Lalu, selama lebih dari dua juta tahun, muncul Australopithecus—masih berotak kecil, tetapi sudah sepenuhnya berkaki dua, tidak lagi terbatas tinggal di hutan, dan dengan rentang geografis yang terbentang 2.500 kilometer ke arah barat retakan hingga Chad dan selatan hingga Transvaal, Afrika Selatan. Panggung hominid yang sangat sukses, dari segi waktu dan ruang. Apakah Australopithecus berevolusi dari Ardipithecus? Tidak ada yang tahu dengan pasti. Di Awash Tengah ada kurun waktu yang tidak memunculkan hominid, seakan ada tirai pemisah di antara keduanya. Sampai lebih banyak bukti ditemukan, di tempat itu atau di tempat lain, tidak jelas apakah Ardi adalah "ibu” Lucy atau yang garis keturunannya pupus tanpa penerus.
Namun, White berkata ada pertanyaan yang lebih baik untuk diajukan: Apakah mungkin Australopithecus adalah hasil evolusi bagian-bagian Ardipithecus? Sejumlah ilmuwan berpendapat bahwa hal tersebut nyaris mustahil. White tidak sependapat. Kita sekarang tahu dari kajian genetika bahwa perubahan kecil-kecil dalam susunan gen dapat memiliki konsekuensi anatomi besar dalam waktu singkat. Jika terbukti sangat menguntungkan untuk berjalan tegak dengan lebih efektif, begitu kata White, tidak akan dibutuhkan waktu sampai ribuan tahun bagi seleksi alam untuk mengembangkan sebuah jari kaki besar yang sejajar dengan jemari lain dan mengubah desain kerangka.
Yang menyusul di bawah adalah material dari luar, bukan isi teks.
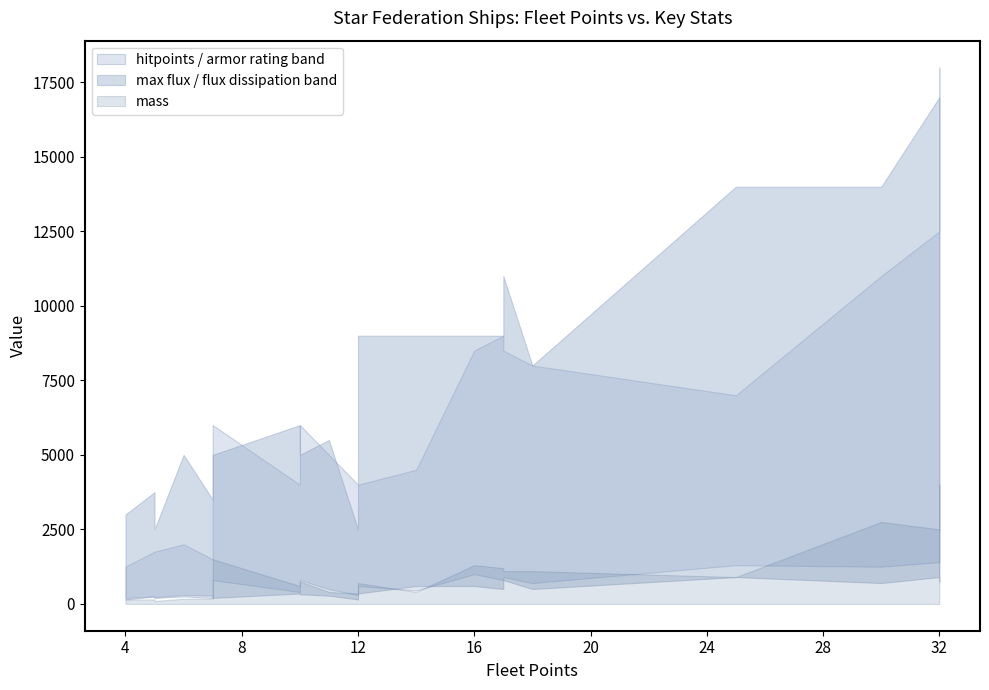

True or false: flux dissipation has more than 0 points higher than both neighbors.

True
Peraturan yang sama berlaku untuk transisi dari Australopithecus ke tahap ketiga perakitan itu. Mulai mencicipi makanan berkalori tinggi, memelihara pertumbuhan otak yang membantu mengetahui cara mendapatkan makanan itu, dan simsalabim—Daka, Bodo, Herto, kita. "Urut-urutan perakitan mobil merupakan analogi yang tepat," kata White. "Berkaki dua ibarat kerangkanya. Teknologi ibarat badannya. Bahasa ibarat mesinnya, yang dimasukkan menjelang akhir perakitan; iPhone ibarat pelengkap di kap mobilnya."!break!
Dari tempat tinggi di Awash itu kami juga bisa melihat ke barat, jauh ke masa lalu ke kaki tebing curam yang membentuk margin barat daerah penelitian. Pecahan tulang-belulang hominid ditemukan juga di situ, yang umurnya hingga 5,8 juta tahun. Dikumpulkan selama empat tahun oleh Yohannes Haile-Selassie, tulang-belulang itu diberi nama Ardipithecus kadabba.
Kebanyakan ilmuwan yakin bahwa Ar. kadabba berasal dari "garis keturunan yang sama" dengan Ar. ramidus, versi awal dari rancangan dasar yang sama. White dan rekan-rekannya juga memasukkan dua temuan yang bahkan lebih tua ke dalam kontinuum ini—pecahan tulang paha yang menarik berusia enam juta tahun dari Kenya, dinamai Orrorin tugenensis, serta sebuah tengkorak menakjubkan dan misterius dari Chad yang dinamai Sahelanthropus tchadensis, yang usianya diperkirakan sekitar tujuh juta tahun.
Seberapa tua pun usia spesimen yang terisolasi ini, sosok Ar. Ramidus-lah yang, setidaknya sampai saat ini, memberikan informasi terbaik tentang awal garis keturunan manusia: sosok nenek moyang terakhir yang merupakan nenek moyang-bersama kita dan simpanse. Beberapa bulan setelah kembali dari Awash, aku menanyakan pendapat White tentang seperti apa sosok nenek moyang-bersama yang terakhir itu. Dugaan terbaiknya adalah mungkin sosok itu menyerupai Ardi, meskipun tanpa perangkat sifat yang memungkinkannya berjalan dengan dua kaki, betapa pun canggungnya. Namun, ini hanya dugaan.
"Jika Anda benar-benar ingin tahu seperti apa sosoknya, hanya ada satu cara," kata White. "Galilah dan temukan dia."